## [Dataset entries]

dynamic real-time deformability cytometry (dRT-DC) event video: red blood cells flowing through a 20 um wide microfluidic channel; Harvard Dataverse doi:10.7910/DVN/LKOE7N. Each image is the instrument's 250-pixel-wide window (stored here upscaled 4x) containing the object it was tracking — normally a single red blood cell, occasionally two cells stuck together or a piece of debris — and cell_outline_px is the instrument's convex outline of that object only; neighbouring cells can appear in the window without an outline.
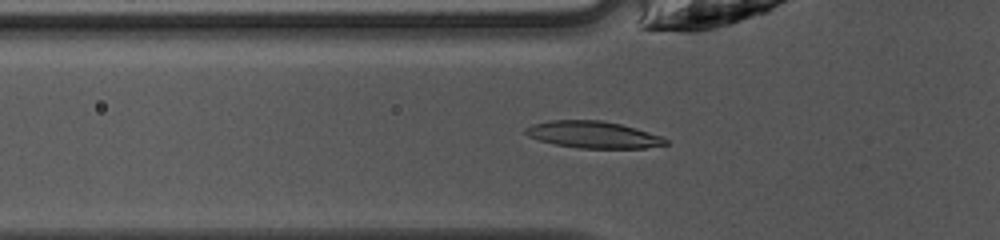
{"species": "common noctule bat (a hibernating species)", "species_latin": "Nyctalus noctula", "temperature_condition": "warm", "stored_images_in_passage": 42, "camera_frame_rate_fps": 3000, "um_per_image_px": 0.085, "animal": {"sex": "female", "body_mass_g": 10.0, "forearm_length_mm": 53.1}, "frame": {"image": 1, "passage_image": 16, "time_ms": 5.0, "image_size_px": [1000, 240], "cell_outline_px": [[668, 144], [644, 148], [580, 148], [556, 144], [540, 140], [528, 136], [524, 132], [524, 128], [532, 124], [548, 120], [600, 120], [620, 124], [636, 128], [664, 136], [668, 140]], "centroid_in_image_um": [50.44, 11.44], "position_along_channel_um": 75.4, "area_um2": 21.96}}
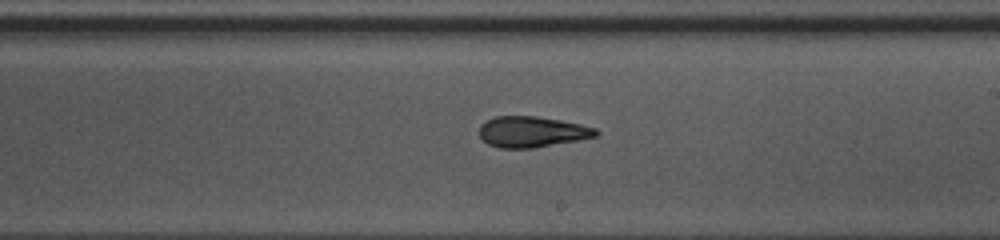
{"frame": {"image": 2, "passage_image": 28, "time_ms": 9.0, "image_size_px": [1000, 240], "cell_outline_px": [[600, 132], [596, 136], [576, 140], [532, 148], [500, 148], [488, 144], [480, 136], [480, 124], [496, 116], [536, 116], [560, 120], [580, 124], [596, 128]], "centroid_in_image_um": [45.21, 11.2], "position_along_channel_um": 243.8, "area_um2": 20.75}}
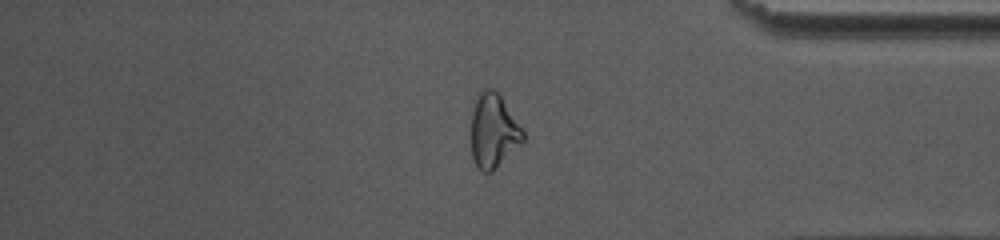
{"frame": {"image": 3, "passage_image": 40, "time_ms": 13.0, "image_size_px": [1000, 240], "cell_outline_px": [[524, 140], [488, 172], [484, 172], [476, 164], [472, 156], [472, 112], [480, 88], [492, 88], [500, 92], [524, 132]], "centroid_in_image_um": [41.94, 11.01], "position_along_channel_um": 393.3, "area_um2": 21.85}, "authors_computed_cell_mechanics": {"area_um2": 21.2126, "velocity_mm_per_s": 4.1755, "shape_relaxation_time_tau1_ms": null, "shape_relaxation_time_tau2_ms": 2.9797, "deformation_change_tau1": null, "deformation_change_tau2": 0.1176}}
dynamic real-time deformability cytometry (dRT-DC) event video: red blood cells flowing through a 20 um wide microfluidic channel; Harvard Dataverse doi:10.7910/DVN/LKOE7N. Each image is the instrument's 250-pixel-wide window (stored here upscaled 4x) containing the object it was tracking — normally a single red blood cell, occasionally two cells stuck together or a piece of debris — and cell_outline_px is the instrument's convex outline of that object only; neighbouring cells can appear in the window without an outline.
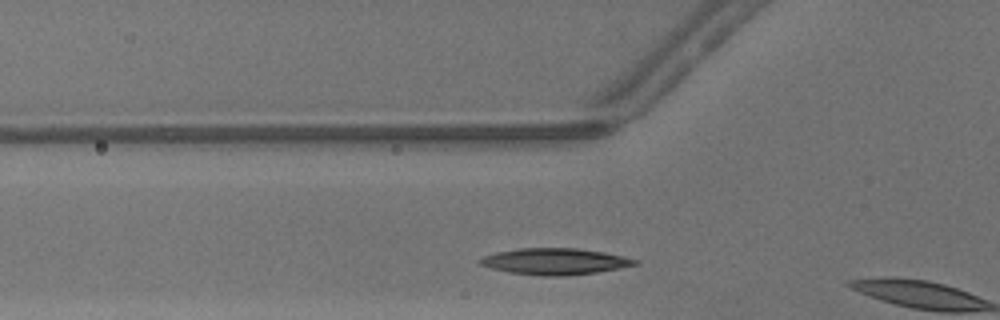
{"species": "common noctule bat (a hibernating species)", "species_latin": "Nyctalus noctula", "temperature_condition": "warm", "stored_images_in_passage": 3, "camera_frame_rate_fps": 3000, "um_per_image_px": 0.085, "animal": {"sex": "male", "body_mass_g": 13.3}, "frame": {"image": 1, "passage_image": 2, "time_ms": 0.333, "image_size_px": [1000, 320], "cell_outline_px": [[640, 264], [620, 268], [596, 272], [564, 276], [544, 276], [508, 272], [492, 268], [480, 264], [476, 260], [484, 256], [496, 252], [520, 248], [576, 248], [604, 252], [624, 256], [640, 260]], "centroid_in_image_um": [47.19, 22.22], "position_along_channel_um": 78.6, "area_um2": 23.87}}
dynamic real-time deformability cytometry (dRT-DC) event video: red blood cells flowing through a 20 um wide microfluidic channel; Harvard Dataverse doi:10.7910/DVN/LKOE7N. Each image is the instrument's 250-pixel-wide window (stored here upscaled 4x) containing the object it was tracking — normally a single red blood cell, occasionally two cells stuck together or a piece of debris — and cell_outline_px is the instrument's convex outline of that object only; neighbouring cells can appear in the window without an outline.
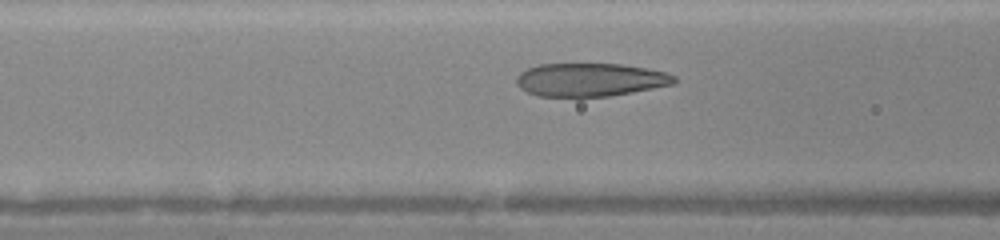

## [What to do]
Restate each of the entries above word for word and skip every image.

## [Response]
dynamic real-time deformability cytometry (dRT-DC) event video: red blood cells flowing through a 20 um wide microfluidic channel; Harvard Dataverse doi:10.7910/DVN/LKOE7N. Each image is the instrument's 250-pixel-wide window (stored here upscaled 4x) containing the object it was tracking — normally a single red blood cell, occasionally two cells stuck together or a piece of debris — and cell_outline_px is the instrument's convex outline of that object only; neighbouring cells can appear in the window without an outline.
{"species": "common noctule bat (a hibernating species)", "species_latin": "Nyctalus noctula", "temperature_condition": "warm", "stored_images_in_passage": 42, "camera_frame_rate_fps": 3000, "um_per_image_px": 0.085, "animal": {"sex": "female", "body_mass_g": 10.0, "forearm_length_mm": 53.1}, "frame": {"image": 1, "passage_image": 16, "time_ms": 5.0, "image_size_px": [1000, 240], "cell_outline_px": [[668, 144], [644, 148], [580, 148], [556, 144], [540, 140], [528, 136], [524, 132], [524, 128], [532, 124], [548, 120], [600, 120], [620, 124], [636, 128], [664, 136], [668, 140]], "centroid_in_image_um": [50.44, 11.44], "position_along_channel_um": 75.4, "area_um2": 21.96}}
{"frame": {"image": 2, "passage_image": 28, "time_ms": 9.0, "image_size_px": [1000, 240], "cell_outline_px": [[600, 132], [596, 136], [576, 140], [532, 148], [500, 148], [488, 144], [480, 136], [480, 124], [496, 116], [536, 116], [560, 120], [580, 124], [596, 128]], "centroid_in_image_um": [45.21, 11.2], "position_along_channel_um": 243.8, "area_um2": 20.75}}
{"frame": {"image": 3, "passage_image": 40, "time_ms": 13.0, "image_size_px": [1000, 240], "cell_outline_px": [[524, 140], [488, 172], [484, 172], [476, 164], [472, 156], [472, 112], [480, 88], [492, 88], [500, 92], [524, 132]], "centroid_in_image_um": [41.94, 11.01], "position_along_channel_um": 393.3, "area_um2": 21.85}, "authors_computed_cell_mechanics": {"area_um2": 21.2126, "velocity_mm_per_s": 4.1755, "shape_relaxation_time_tau1_ms": null, "shape_relaxation_time_tau2_ms": 2.9797, "deformation_change_tau1": null, "deformation_change_tau2": 0.1176}}
dynamic real-time deformability cytometry (dRT-DC) event video: red blood cells flowing through a 20 um wide microfluidic channel; Harvard Dataverse doi:10.7910/DVN/LKOE7N. Each image is the instrument's 250-pixel-wide window (stored here upscaled 4x) containing the object it was tracking — normally a single red blood cell, occasionally two cells stuck together or a piece of debris — and cell_outline_px is the instrument's convex outline of that object only; neighbouring cells can appear in the window without an outline.
{"species": "common noctule bat (a hibernating species)", "species_latin": "Nyctalus noctula", "temperature_condition": "warm", "stored_images_in_passage": 3, "camera_frame_rate_fps": 3000, "um_per_image_px": 0.085, "animal": {"sex": "male", "body_mass_g": 13.3}, "frame": {"image": 1, "passage_image": 2, "time_ms": 0.333, "image_size_px": [1000, 320], "cell_outline_px": [[640, 264], [620, 268], [596, 272], [564, 276], [544, 276], [508, 272], [492, 268], [480, 264], [476, 260], [484, 256], [496, 252], [520, 248], [576, 248], [604, 252], [624, 256], [640, 260]], "centroid_in_image_um": [47.19, 22.22], "position_along_channel_um": 78.6, "area_um2": 23.87}}
dynamic real-time deformability cytometry (dRT-DC) event video: red blood cells flowing through a 20 um wide microfluidic channel; Harvard Dataverse doi:10.7910/DVN/LKOE7N. Each image is the instrument's 250-pixel-wide window (stored here upscaled 4x) containing the object it was tracking — normally a single red blood cell, occasionally two cells stuck together or a piece of debris — and cell_outline_px is the instrument's convex outline of that object only; neighbouring cells can appear in the window without an outline.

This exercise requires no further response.